A survey study, published by the Journal of Hospital Medicine on July 22, described how 51 hospital medicine groups at U.S. academic centers adapted to care for non-ICU COVID-19 patients. At the time of the survey (April 3 to 5), 30% reported having COVID-19 test results available in fewer than six hours. Half of the respondents with data on personal protective equipment (PPE) availability had stockpiles of two weeks or fewer. Nearly all sites had implemented respiratory isolation units (RIUs), which rarely incorporated residents and never students. Almost half of the respondents said that non-COVID-19 diagnoses had been initially unrecognized in patients admitted for COVID-19 and that COVID-19 diagnoses had been delayed in patients admitted for other reasons. The authors concluded that medical wards adapted to the crisis in a number of ways, including “implementation and rapid expansion of dedicated RIUs, greatly expanded use of inpatient telehealth for patient assessments and consultation, implementation of other approaches to minimize room entry (such as grouping in-room activities), and deployment of ethics consultation services to help manage issues around potential scarcity of life-saving measures such as ventilators.”
Another article, published by the American Journal of Respiratory and Critical Care Medicine on July 20, described how Michigan ICUs changed visitor policies, while one published by Health Affairs on July 16 explained how a New York health system provided emotional and psychological support to patients, families, and staff.
One hospital described its strategy for pooling nasopharyngeal samples from patients at low risk of SARS-CoV-2 infection into groups of three for testing in a brief report published by the Journal of Hospital Medicine on July 20. During three weeks of this strategy, 530 tests were run in 179 cartridges. Four positive test groups required the use of 11 additional cartridges. The overall positive rate was 0.8%, and the strategy saved 340 cartridges compared to running one sample at a time. “We believe this strategy conserved PPE, led to a marked reduction in staff and patient anxiety, and improved patient care. Our impression is that testing all admitted patients has also been reassuring to our community,” said the authors. They noted that strategy may be modified based on community prevalence of infection or availability of reagents. A JAMA viewpoint published July 22 urged hospitals to pool their research data. Noting that some randomized clinical trials of COVID-19 therapies around the U.S. currently risk failing to meet recruitment targets, they offered a practical approach for real-time pooling of individual patient data.

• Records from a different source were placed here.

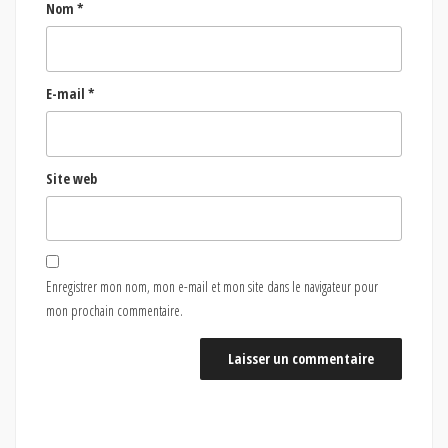
Nom
*
E-mail
*
Site web
Enregistrer mon nom, mon e-mail et mon site dans le navigateur pour
mon prochain commentaire.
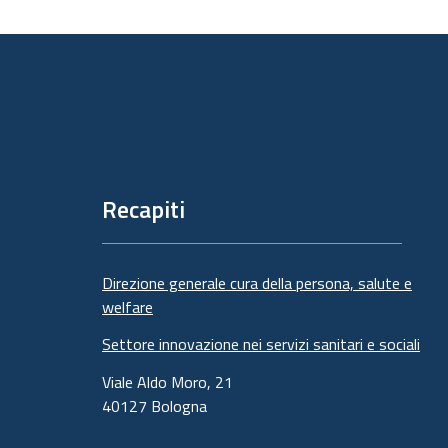
Piè
di
pagina
Recapiti
Direzione generale cura della persona, salute e
welfare
Settore innovazione nei servizi sanitari e sociali
Viale Aldo Moro, 21
40127 Bologna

Finally, a perspective published by the Journal of Hospital Medicine on July 20 recommended additional support for female hospitalists during the pandemic. The recommendations included monitoring direct and indirect effects of COVID-19 on female hospitalists and identifying and meeting their needs; accounting for lack of academic productivity and recognizing and rewarding increased efforts in clinical or administrative duties; and advocating for diversity, inclusion, equity, and fair compensation for clinicians.